The last of Dr Richard Wyn Jones (Dicw)'s programmes on Devolution was shown on S4C last night. In the programme Dr Jones looked at some of the successes and failures of Devolution over the past 8 to 10 years.
I agreed with many of Dicw's comments. He said that the Assembly has had more successes than failures in most of its subject areas: health, education, transport, economic regeneration etc., quite right. But I must disagree with him when he claims that it is these successes that have made the idea of an Assembly more popular now than it was 10 years ago.
I went to my boys' school open day yesterday. Things in schools have changed a lot since I was a child in the Heath / Wilson era. The Assembly may have caused many of those changes, but none of the changes that I saw jumped out and bit me as Assembly driven changes.
I was poorly under the doctor when John Redwood was Secretary of State for Wales. I've been poorly under the doctor since the Assembly started too! Things have changed, but to me those changes have been at the doctor's surgery and in the hospital, not in Cardiff Bay.
The Assembly's economic policies have transform employment opportunities in Wales, but I doubt that any unemployed worker who gets a job will offer a big thank you to the Assembly, because s/he realises that it's the Assembly's economic competence that made that job available!

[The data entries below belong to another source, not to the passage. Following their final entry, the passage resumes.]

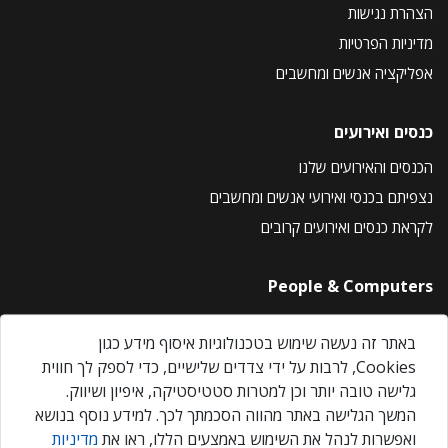
הצהרת נגישות
מדיניות הפרטיות
אפליקציה אנשים ומחשבים
כנסים ואירועים
הכנסים והאירועים שלנו
נצפיתם בכנסי ואירועי אנשים ומחשבים
לקראת כנסים ואירועים קרובים
People & Computers
About Us
באתר זה נעשה שימוש בטכנולוגיות איסוף מידע כגון
Privacy Policy
Cookies, לרבות על ידי צדדים שלישיים, כדי לספק לך חווית
Contact Us
גלישה טובה יותר וכן למטרות סטטיסטיקה, איפיון ושיווק.
Our Events
המשך הגלישה באתר מהווה הסכמתך לכך. למידע נוסף בנושא
ואפשרות לנהל את השימוש באמצעים הללו, ראו את
מדיניות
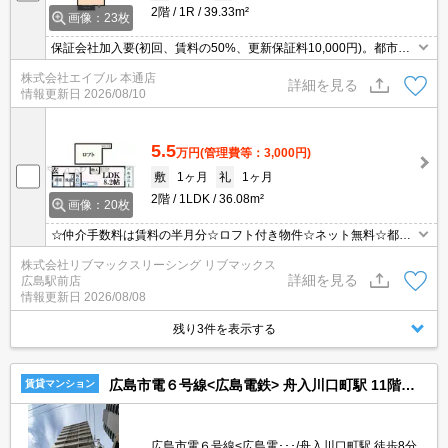
2階
1R
39.33m²
画像：23枚
保証会社加入要(初回、賃料の50%、更新保証料10,000円)。都市ガ
ス使用。インターネット無料。温水洗浄便座付き。オートロック。
株式会社エイブル 本通店
詳細を見る
情報更新日
2026/08/10
5.5
万円
(管理費等：3,000円)
敷
1ヶ月
礼
1ヶ月
2階
1LDK
36.08m²
画像：20枚
☆仲介手数料は賃料の半月分☆ロフト付き物件☆ネット無料☆都市
ガスで光熱費を抑えられます☆２口システムキッチンや温水洗浄便
株式会社リブマックスリーシング リブマックス
座など室内設備そろってます☆モニター付きオートロックで防犯面
詳細を見る
広島駅前店
も安心です☆彡
情報更新日
2026/08/08
残り3件を表示する
広島市電６号線<広島電鉄> 舟入川口町駅 11階建 築9年
賃貸マンション
広島市電６号線<広島電･･･/舟入川口町駅 徒歩8分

The thing that has put the Assembly on the map, and made it practically relevant to the people of Wales is Rhodri's Freebies.
Of course, from a moral point of view, a super rich pensioner shouldn't have a free bus pass. The children of millionaires shouldn't have free swimming sessions. Billionaires shouldn't have free prescriptions and Trillionaires shouldn't go into our museums without paying a cent. But it is these freebies that have made the Assembly immediately relevant to the people of Wales.
It’s the little freebies rather than the huge changes in health, transport, the economy etc that have made the big difference in attitude to the Assembly.
When Nain (Grandma) visits, because she can - on her free bus pass - that's when my family knows that the Assembly has made a difference!
I can think of a million and one reasons for opposing all of Rhodri's Freebies, but there is little doubt that it is they, more than anything else, that has made devolution relevant to most people in Wales.
Shame that an academic of Dicw's ability failed to recognise this fact in his analysis.